De rechtbank is met de officier van justitie van oordeel dat niet aan dit vereiste is voldaan. De opgeëiste persoon heeft nooit ingeschreven gestaan in de Basisregistratie Personen (BRP). Ook nu nog staat in de Strafrechtketendatabank (SKDB) een Pools adres vermeld. Er is wel een huurovereenkomst overgelegd met ingangsdatum 30 december 2023 voor de duur van 24 maanden, maar die ziet dus niet op het verblijf van voor die datum. De opgeëiste persoon heeft geen aanvullende stukken overgelegd waaruit zijn feitelijk verblijf in Nederland gedurende de jaren 2021, 2022 en een deel van 2023 kan worden afgeleid, zodat niet kan worden vastgesteld dat hij in die jaren in Nederland woonachtig was. Ook ontbreken er stukken over zijn inkomen over de jaren 2020 en 2022. Over enkele andere jaren zijn wel jaaropgaven van werkgevers van de opgeëiste persoon ingebracht, maar hieruit is niet af te leiden dat hij in die jaren zo veel heeft gewerkt dat het niet anders kan dan dat hij al die tijd in Nederland heeft gewoond. Op grond van het vorenstaande kan niet worden vastgesteld dat de opgeëiste persoon vijf jaar ononderbroken rechtmatig in Nederland heeft verbleven. De opgeëiste persoon voldoet om die reden niet aan de door artikel 6a, negende lid van de OLW gestelde voorwaarden, zodat de rechtbank het gelijkstellingsverweer verwerpt.

7.Slotsom

De rechtbank stelt vast dat het EAB voldoet aan de eisen van artikel 2 OLW. Verder staan geen weigeringsgronden aan de overlevering in de weg en is geen sprake van een geval waarin aan het EAB geen gevolg mag worden gegeven. Om die reden staat de rechtbank de overlevering toe.

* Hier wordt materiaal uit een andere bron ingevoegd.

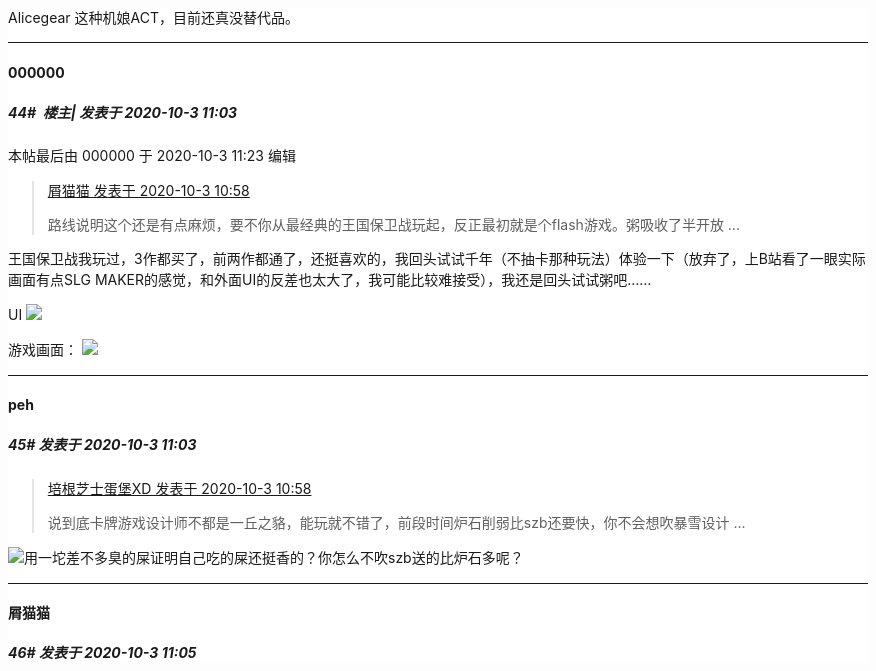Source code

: 

Alicegear 这种机娘ACT，目前还真没替代品。







*****

####  000000  
##### 44#         楼主| 发表于 2020-10-3 11:03



 本帖最后由 000000 于 2020-10-3 11:23 编辑 
<blockquote><a href="httphttps://bbs.saraba1st.com/2b/forum.php?mod=redirect&amp;goto=findpost&amp;pid=48938435&amp;ptid=1963138" target="_blank">屑猫猫 发表于 2020-10-3 10:58</a>

路线说明这个还是有点麻烦，要不你从最经典的王国保卫战玩起，反正最初就是个flash游戏。粥吸收了半开放 ...</blockquote>
王国保卫战我玩过，3作都买了，前两作都通了，还挺喜欢的，我回头试试千年（不抽卡那种玩法）体验一下（放弃了，上B站看了一眼实际画面有点SLG MAKER的感觉，和外面UI的反差也太大了，我可能比较难接受），我还是回头试试粥吧……

UI
<img src="https://timgsa.baidu.com/timg?image&amp;quality=80&amp;size=b9999_10000&amp;sec=1601704701255&amp;di=b950fa4b5ffd692a36aa7b834a3b7c00&amp;imgtype=0&amp;src=http%3A%2F%2Fimg.yoyou.com%2Fuploadfile%2F2016%2F1020%2F20161020044333104.jpg" referrerpolicy="no-referrer">


游戏画面：
<img src="https://timgsa.baidu.com/timg?image&amp;quality=80&amp;size=b9999_10000&amp;sec=1601704719323&amp;di=a9f107cdb4f989c2bf136071e0782f35&amp;imgtype=0&amp;src=http%3A%2F%2Fi1.hdslb.com%2Fbfs%2Farchive%2F990748d29a8f8a5b2890fe84f5016f6f8bbfd978.jpg" referrerpolicy="no-referrer">








*****

####  peh  
##### 45#       发表于 2020-10-3 11:03



<blockquote><a href="httphttps://bbs.saraba1st.com/2b/forum.php?mod=redirect&amp;goto=findpost&amp;pid=48938436&amp;ptid=1963138" target="_blank">培根芝士蛋堡XD 发表于 2020-10-3 10:58</a>

说到底卡牌游戏设计师不都是一丘之貉，能玩就不错了，前段时间炉石削弱比szb还要快，你不会想吹暴雪设计 ...</blockquote>
<img src="https://static.saraba1st.com/image/smiley/face2017/245.png" referrerpolicy="no-referrer">用一坨差不多臭的屎证明自己吃的屎还挺香的？你怎么不吹szb送的比炉石多呢？







*****

####  屑猫猫  
##### 46#       发表于 2020-10-3 11:05


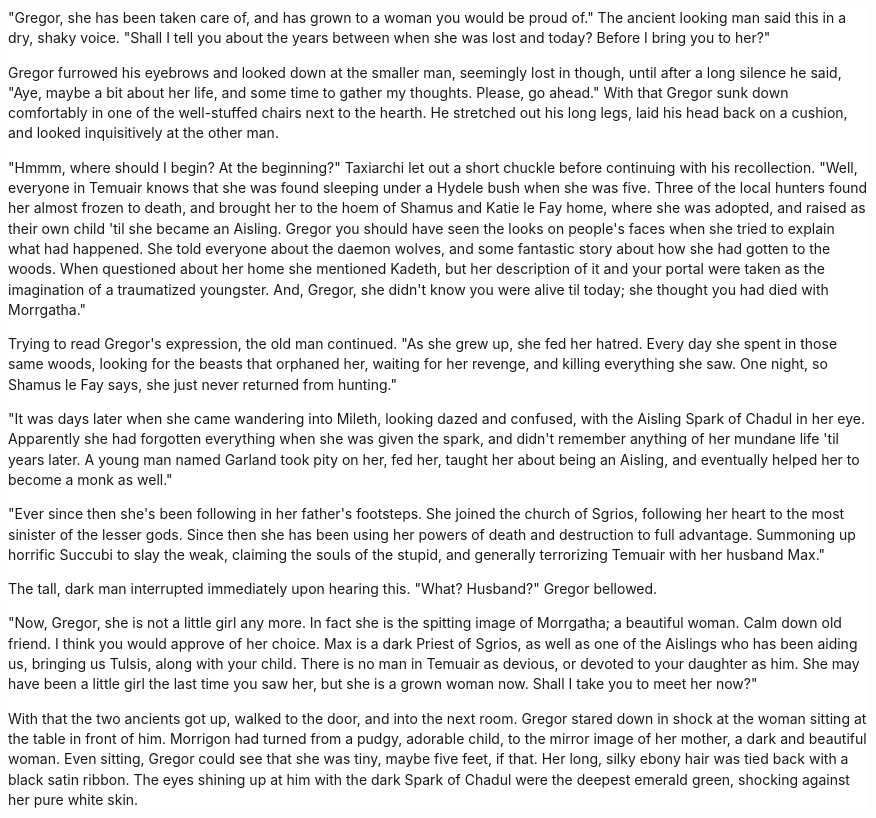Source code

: "Gregor, she has been taken care of, and has grown to a woman you would be
proud of." The ancient looking man said this in a dry, shaky voice. "Shall I
tell you about the years between when she was lost and today? Before I bring
you to her?"

Gregor furrowed his eyebrows and looked down at the smaller man, seemingly lost
in though, until after a long silence he said, "Aye, maybe a bit about her
life, and some time to gather my thoughts. Please, go ahead." With that Gregor
sunk down comfortably in one of the well-stuffed chairs next to the hearth. He
stretched out his long legs, laid his head back on a cushion, and looked
inquisitively at the other man.

"Hmmm, where should I begin? At the beginning?" Taxiarchi let out a short
chuckle before continuing with his recollection. "Well, everyone in Temuair
knows that she was found sleeping under a Hydele bush when she was five. Three
of the local hunters found her almost frozen to death, and brought her to the
hoem of Shamus and Katie le Fay home, where she was adopted, and raised as
their own child 'til she became an Aisling. Gregor you should have seen the
looks on people's faces when she tried to explain what had happened. She told
everyone about the daemon wolves, and some fantastic story about how she had
gotten to the woods. When questioned about her home she mentioned Kadeth, but
her description of it and your portal were taken as the imagination of a
traumatized youngster. And, Gregor, she didn't know you were alive til today;
she thought you had died with Morrgatha."

Trying to read Gregor's expression, the old man continued. "As she grew up, she
fed her hatred. Every day she spent in those same woods, looking for the beasts
that orphaned her, waiting for her revenge, and killing everything she saw. One
night, so Shamus le Fay says, she just never returned from hunting."

"It was days later when she came wandering into Mileth, looking dazed and
confused, with the Aisling Spark of Chadul in her eye. Apparently she had
forgotten everything when she was given the spark, and didn't remember anything
of her mundane life 'til years later. A young man named Garland took pity on
her, fed her, taught her about being an Aisling, and eventually helped her to
become a monk as well."

"Ever since then she's been following in her father's footsteps. She joined the
church of Sgrios, following her heart to the most sinister of the lesser gods.
Since then she has been using her powers of death and destruction to full
advantage. Summoning up horrific Succubi to slay the weak, claiming the souls
of the stupid, and generally terrorizing Temuair with her husband Max."

The tall, dark man interrupted immediately upon hearing this. "What? Husband?"
Gregor bellowed.

"Now, Gregor, she is not a little girl any more. In fact she is the spitting
image of Morrgatha; a beautiful woman. Calm down old friend. I think you would
approve of her choice. Max is a dark Priest of Sgrios, as well as one of the
Aislings who has been aiding us, bringing us Tulsis, along with your child.
There is no man in Temuair as devious, or devoted to your daughter as him. She
may have been a little girl the last time you saw her, but she is a grown woman
now. Shall I take you to meet her now?"

With that the two ancients got up, walked to the door, and into the next room.
Gregor stared down in shock at the woman sitting at the table in front of him.
Morrigon had turned from a pudgy, adorable child, to the mirror image of her
mother, a dark and beautiful woman. Even sitting, Gregor could see that she was
tiny, maybe five feet, if that. Her long, silky ebony hair was tied back with a
black satin ribbon. The eyes shining up at him with the dark Spark of Chadul
were the deepest emerald green, shocking against her pure white skin.
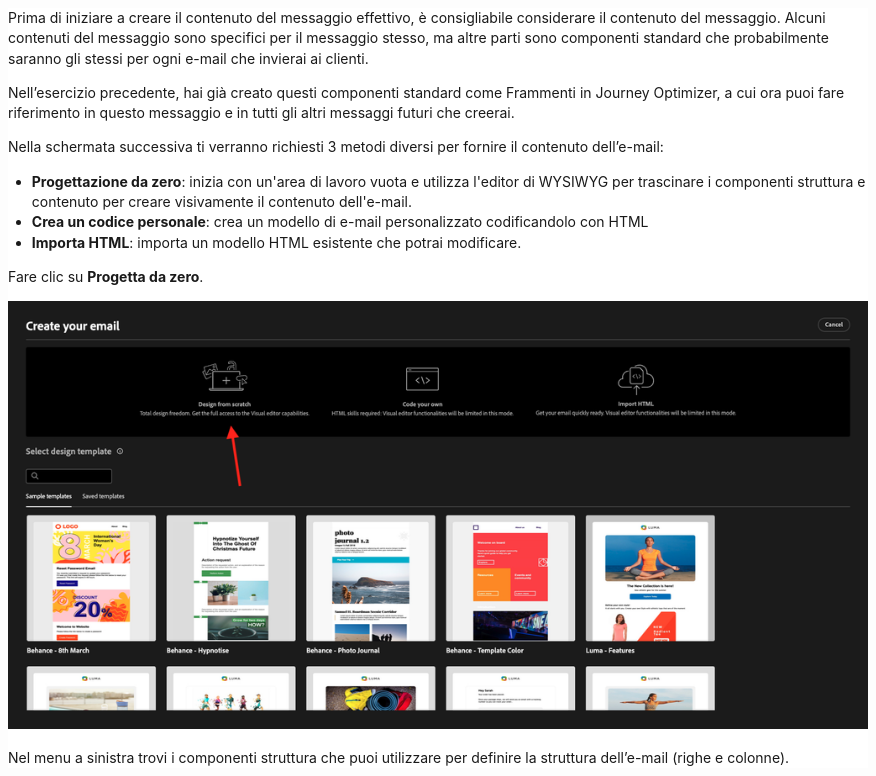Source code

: Prima di iniziare a creare il contenuto del messaggio effettivo, è consigliabile considerare il contenuto del messaggio. Alcuni contenuti del messaggio sono specifici per il messaggio stesso, ma altre parti sono componenti standard che probabilmente saranno gli stessi per ogni e-mail che invierai ai clienti.

Nell’esercizio precedente, hai già creato questi componenti standard come Frammenti in Journey Optimizer, a cui ora puoi fare riferimento in questo messaggio e in tutti gli altri messaggi futuri che creerai.

Nella schermata successiva ti verranno richiesti 3 metodi diversi per fornire il contenuto dell’e-mail:

- **Progettazione da zero**: inizia con un&#39;area di lavoro vuota e utilizza l&#39;editor di WYSIWYG per trascinare i componenti struttura e contenuto per creare visivamente il contenuto dell&#39;e-mail.
- **Crea un codice personale**: crea un modello di e-mail personalizzato codificandolo con HTML
- **Importa HTML**: importa un modello HTML esistente che potrai modificare.

Fare clic su **Progetta da zero**.

![Journey Optimizer](./images/msg12.png)

Nel menu a sinistra trovi i componenti struttura che puoi utilizzare per definire la struttura dell’e-mail (righe e colonne).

8.Toepasselijke wetsbepalingen

De artikelen 8 en 176 van de Wegenverkeerswet en 2, 5 en 7 van de Overleveringswet.

9.Beslissing

STAAT TOEde overlevering van
[de opgeëiste persoon]aan
the Regional Court in Poznań, Polen, voor het feit zoals dat is omschreven in onderdeel e) van het EAB.
Deze uitspraak is gedaan door
mr. B.M. Vroom-Cramer, voorzitter,
mrs. M.C.M. Hamer en M. Scheeper, rechters,
in tegenwoordigheid van M.L. Kole, griffier,
en in het openbaar uitgesproken op de zitting van 16 oktober 2025.
Ingevolge artikel 29, tweede lid, OLW staat tegen deze uitspraak geen gewoon rechtsmiddel open.

Voetnoten

1.Zie artikel 23 Overleveringswet.
2.Zie artikel 22, eerste en derde lid, OLW.
3.Zie onderdeel e) van het EAB.
4.Rb. Amsterdam 19 augustus 2021, ECLI:NL:RBAMS:2021:4487.